Escherichia coli strain WP2 uvrA.

The assay was performed in two independent experiments both with and without liver microsomal activation. Each concentration, including the controls, was tested in triplicate.

The test item was tested at the following concentrations:

Pre-Experiment/Experiment I: 3; 10; 33; 100; 333; 1000; 2500; and 5000 µg/plate

Experiment II: 33; 100; 333; 1000; 2500; and 5000 µg/plate

The plates incubated with the test item showed normal background growth up to 5000 µg/plate with and without metabolic activation in both independent experiments.

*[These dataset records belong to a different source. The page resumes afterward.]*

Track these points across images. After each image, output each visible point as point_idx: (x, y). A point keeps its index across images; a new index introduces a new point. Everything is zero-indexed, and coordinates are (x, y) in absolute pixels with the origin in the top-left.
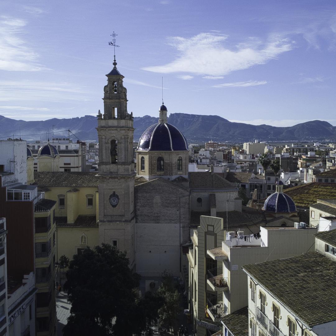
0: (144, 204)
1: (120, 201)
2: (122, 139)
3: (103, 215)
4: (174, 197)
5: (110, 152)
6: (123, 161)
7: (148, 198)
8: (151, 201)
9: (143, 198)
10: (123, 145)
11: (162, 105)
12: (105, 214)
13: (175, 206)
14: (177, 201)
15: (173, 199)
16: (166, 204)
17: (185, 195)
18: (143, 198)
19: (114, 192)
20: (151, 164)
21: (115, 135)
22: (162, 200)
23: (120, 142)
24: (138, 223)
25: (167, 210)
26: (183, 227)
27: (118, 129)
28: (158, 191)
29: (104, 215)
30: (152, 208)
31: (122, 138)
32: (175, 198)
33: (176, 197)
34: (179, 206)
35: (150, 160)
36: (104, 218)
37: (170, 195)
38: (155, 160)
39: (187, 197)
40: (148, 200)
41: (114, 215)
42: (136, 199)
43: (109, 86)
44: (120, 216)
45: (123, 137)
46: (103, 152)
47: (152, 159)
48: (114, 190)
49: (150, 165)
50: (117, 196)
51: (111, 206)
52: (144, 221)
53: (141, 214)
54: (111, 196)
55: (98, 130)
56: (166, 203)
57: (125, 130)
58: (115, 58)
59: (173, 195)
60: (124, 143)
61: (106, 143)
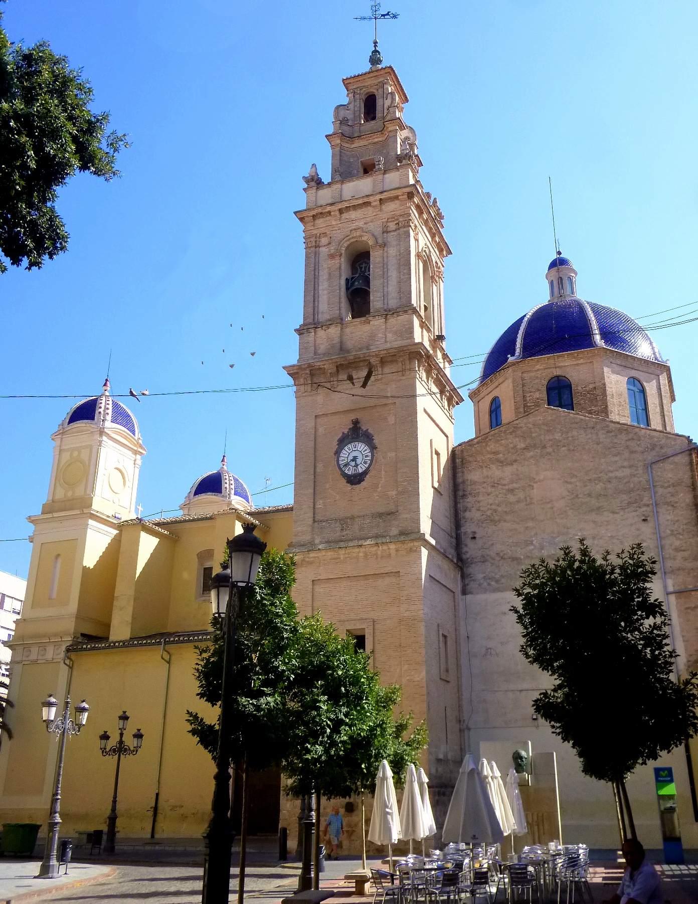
0: (495, 511)
1: (379, 455)
2: (387, 232)
3: (310, 521)
4: (624, 467)
5: (343, 282)
6: (393, 303)
7: (511, 486)
8: (521, 495)
9: (490, 490)
10: (392, 251)
11: (555, 256)
12: (318, 518)
13: (629, 503)
14: (636, 479)
15: (619, 474)
16: (587, 499)
17: (670, 452)
18: (490, 490)
19: (356, 423)
20: (525, 406)
21: (361, 224)
22: (570, 486)
23: (380, 241)
24: (471, 593)
25: (594, 522)
26: (679, 593)
27: (371, 199)
28: (549, 450)
29: (314, 521)
30: (530, 524)
31: (389, 229)
32: (627, 472)
33: (630, 467)
34: (646, 500)
35: (521, 392)
36: (313, 530)
37: (603, 460)
38: (538, 390)
39: (677, 459)
40: (511, 491)
41: (352, 518)
42: (460, 493)
43: (351, 106)
44: (380, 515)
45: (392, 226)
46: (320, 288)
47: (526, 388)
48: (353, 416)
49: (522, 410)
50: (368, 439)
51: (344, 481)
52: (497, 581)
53: (483, 556)
54: (343, 442)
55: (302, 219)
56: (589, 495)
57: (397, 198)
58: (375, 46)
59: (616, 459)
60: (394, 243)
61: (332, 256)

No toxic effects, evident as a reduction in the number of revertants (below the indication factor of 0.5), occurred in the test groups with and without metabolic activation.

No substantial increase in revertant colony numbers of any of the five tester strains was observed following treatment with SH-1 at any dose level, neither in the presence nor absence of metabolic activation (S9 mix). There was also no tendency of higher mutation rates with increasing concentrations in the range below the generally acknowledged border of biological relevance. Appropriate reference mutagens were used as positive controls and showed a distinct increase of induced revertant colonies.

In conclusion, it can be stated that during the described mutagenicity test and under the experimental conditions reported, the test item did not induce gene mutations by base pair changes or frameshifts in the genome of the strains used. Therefore, SH-1 is considered to be non-mutagenic in this Salmonella typhimurium and Escherichia coli reverse mutation assay.